Your task => Show every line below where "lines" can be found.

Material provided =>
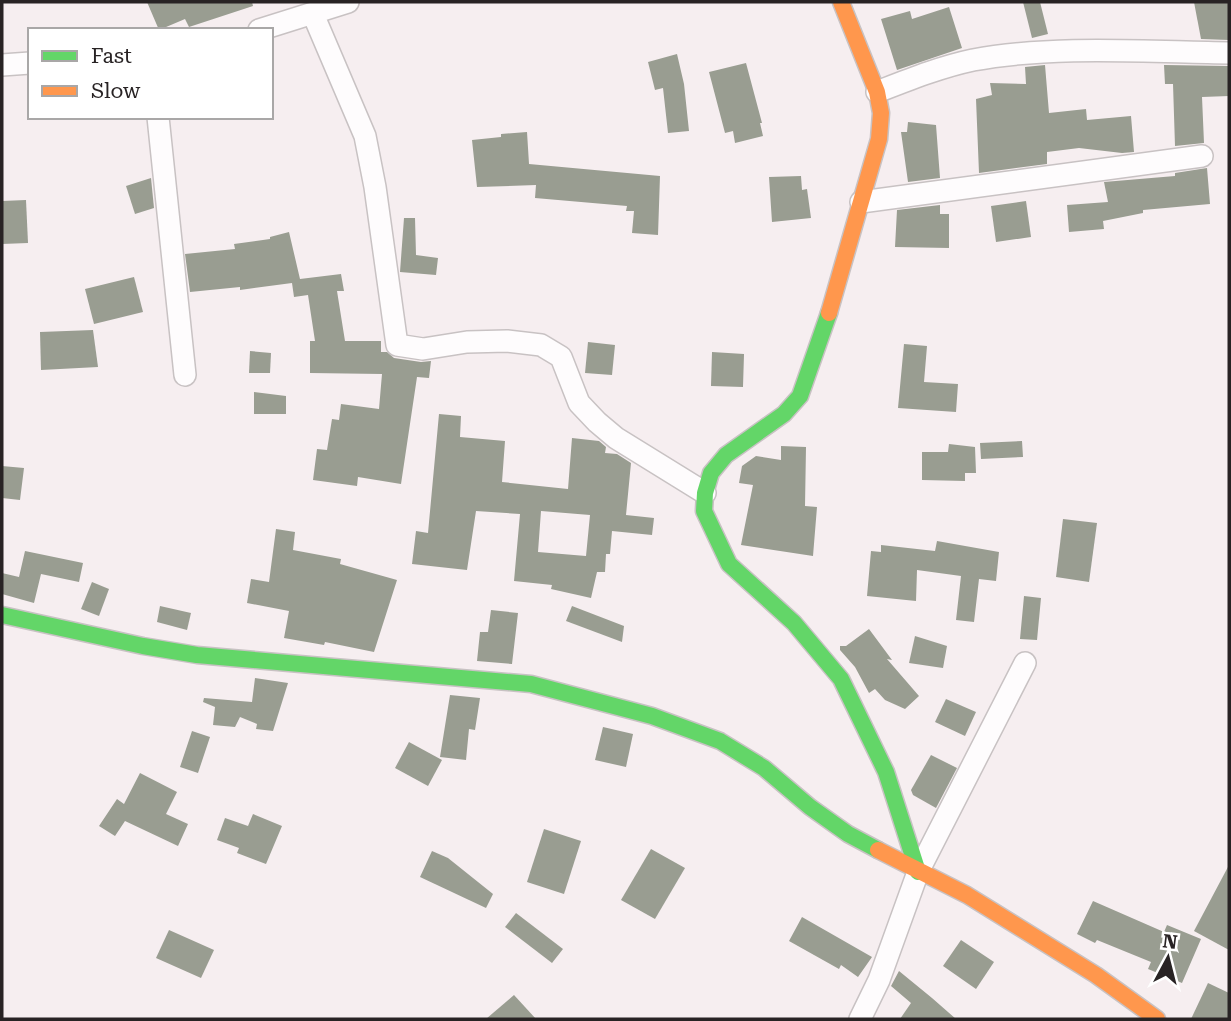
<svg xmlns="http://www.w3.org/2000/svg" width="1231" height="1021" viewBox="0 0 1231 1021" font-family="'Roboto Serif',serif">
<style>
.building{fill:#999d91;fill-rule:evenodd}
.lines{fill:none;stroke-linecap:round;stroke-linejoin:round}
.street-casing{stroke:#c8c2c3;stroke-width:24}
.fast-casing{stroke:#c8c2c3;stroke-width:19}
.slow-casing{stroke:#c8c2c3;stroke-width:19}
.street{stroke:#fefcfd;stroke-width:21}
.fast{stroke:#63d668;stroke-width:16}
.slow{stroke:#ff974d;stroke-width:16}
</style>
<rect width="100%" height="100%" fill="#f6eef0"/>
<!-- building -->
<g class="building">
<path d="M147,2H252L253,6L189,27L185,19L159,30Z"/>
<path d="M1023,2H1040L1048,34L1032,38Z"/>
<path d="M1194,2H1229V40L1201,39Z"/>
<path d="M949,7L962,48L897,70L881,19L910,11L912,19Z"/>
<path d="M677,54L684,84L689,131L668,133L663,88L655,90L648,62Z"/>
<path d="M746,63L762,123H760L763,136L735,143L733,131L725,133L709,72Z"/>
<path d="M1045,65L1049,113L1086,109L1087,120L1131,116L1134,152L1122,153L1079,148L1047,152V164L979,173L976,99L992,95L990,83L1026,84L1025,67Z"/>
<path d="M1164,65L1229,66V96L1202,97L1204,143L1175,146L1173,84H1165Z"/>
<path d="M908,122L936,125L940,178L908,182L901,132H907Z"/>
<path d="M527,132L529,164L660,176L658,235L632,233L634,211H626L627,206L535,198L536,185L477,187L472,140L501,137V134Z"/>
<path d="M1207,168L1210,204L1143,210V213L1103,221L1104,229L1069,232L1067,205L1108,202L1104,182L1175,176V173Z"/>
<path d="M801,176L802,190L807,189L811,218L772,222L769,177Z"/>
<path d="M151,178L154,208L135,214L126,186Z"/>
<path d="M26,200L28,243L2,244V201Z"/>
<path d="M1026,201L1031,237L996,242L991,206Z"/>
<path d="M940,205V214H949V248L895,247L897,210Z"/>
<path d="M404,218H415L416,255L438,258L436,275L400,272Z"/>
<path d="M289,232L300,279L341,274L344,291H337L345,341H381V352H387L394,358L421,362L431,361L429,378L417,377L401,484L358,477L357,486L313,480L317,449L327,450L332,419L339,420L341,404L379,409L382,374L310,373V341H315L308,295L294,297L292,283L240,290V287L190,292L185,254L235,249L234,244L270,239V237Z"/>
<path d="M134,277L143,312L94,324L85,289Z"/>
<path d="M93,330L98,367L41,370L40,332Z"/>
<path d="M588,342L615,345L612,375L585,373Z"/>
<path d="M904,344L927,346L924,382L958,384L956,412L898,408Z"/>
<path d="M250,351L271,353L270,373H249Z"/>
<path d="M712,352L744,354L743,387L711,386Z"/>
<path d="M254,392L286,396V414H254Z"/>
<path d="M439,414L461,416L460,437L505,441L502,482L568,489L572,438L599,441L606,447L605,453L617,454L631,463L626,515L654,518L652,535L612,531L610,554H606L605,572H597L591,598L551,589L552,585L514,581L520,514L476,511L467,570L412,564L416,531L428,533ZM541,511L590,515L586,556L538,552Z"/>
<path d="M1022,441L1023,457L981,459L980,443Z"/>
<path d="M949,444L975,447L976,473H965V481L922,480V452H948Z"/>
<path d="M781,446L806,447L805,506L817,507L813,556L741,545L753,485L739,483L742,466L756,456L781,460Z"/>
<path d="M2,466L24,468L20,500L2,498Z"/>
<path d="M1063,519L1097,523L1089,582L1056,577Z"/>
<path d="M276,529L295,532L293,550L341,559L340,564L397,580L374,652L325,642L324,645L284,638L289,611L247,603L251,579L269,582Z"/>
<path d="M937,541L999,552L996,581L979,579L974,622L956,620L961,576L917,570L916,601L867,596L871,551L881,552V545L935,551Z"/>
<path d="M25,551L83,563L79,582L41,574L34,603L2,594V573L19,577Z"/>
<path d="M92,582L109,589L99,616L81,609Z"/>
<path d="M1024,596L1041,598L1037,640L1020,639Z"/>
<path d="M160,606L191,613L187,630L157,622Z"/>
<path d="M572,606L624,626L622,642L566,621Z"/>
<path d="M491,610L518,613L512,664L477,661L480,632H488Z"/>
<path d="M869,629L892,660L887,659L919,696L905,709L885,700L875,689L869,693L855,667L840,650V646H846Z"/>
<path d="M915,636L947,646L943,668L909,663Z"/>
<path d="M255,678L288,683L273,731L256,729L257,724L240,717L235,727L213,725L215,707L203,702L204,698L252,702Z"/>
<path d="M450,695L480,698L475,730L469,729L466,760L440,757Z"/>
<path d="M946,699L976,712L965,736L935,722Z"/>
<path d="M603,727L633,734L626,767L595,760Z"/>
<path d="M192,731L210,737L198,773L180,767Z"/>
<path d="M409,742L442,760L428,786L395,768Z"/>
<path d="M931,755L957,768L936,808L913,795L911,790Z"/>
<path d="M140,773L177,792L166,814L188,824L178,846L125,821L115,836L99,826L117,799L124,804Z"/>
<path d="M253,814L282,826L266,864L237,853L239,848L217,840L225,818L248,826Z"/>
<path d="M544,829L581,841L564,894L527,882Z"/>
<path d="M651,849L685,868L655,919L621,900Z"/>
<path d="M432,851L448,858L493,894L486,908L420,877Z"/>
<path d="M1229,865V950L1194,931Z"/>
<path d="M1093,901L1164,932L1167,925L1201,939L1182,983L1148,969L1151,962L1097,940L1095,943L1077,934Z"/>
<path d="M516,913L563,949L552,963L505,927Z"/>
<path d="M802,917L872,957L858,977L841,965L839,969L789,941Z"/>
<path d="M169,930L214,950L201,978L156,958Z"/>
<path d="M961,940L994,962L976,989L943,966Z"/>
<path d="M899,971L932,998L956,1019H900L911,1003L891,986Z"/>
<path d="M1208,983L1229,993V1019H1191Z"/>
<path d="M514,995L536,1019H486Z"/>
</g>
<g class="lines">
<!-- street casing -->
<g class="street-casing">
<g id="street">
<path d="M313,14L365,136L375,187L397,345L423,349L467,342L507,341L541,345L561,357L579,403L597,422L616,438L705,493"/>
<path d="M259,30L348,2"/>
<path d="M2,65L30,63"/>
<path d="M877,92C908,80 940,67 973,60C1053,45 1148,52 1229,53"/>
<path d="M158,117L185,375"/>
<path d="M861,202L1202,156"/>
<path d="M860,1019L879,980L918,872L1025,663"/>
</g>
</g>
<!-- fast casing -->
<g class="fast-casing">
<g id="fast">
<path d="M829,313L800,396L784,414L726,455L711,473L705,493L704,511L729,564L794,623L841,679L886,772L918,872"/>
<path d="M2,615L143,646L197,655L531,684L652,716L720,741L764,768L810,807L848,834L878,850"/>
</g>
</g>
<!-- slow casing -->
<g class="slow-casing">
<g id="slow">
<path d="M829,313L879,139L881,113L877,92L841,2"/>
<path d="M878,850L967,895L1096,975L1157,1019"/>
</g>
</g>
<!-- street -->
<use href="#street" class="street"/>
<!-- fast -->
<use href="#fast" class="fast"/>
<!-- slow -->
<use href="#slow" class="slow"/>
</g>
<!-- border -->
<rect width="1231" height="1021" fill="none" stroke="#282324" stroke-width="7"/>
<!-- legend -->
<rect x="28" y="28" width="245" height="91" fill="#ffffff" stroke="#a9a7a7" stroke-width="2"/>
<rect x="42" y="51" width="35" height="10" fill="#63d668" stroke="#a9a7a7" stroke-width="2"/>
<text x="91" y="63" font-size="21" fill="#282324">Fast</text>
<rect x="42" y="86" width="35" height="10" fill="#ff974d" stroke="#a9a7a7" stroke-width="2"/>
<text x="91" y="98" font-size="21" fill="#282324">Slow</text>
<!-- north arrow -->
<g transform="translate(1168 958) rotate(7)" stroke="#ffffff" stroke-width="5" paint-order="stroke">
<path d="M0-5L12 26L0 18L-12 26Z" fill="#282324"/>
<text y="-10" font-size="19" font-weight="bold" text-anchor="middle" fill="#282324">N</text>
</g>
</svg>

Output =>
.lines{fill:none;stroke-linecap:round;stroke-linejoin:round}
<g class="lines">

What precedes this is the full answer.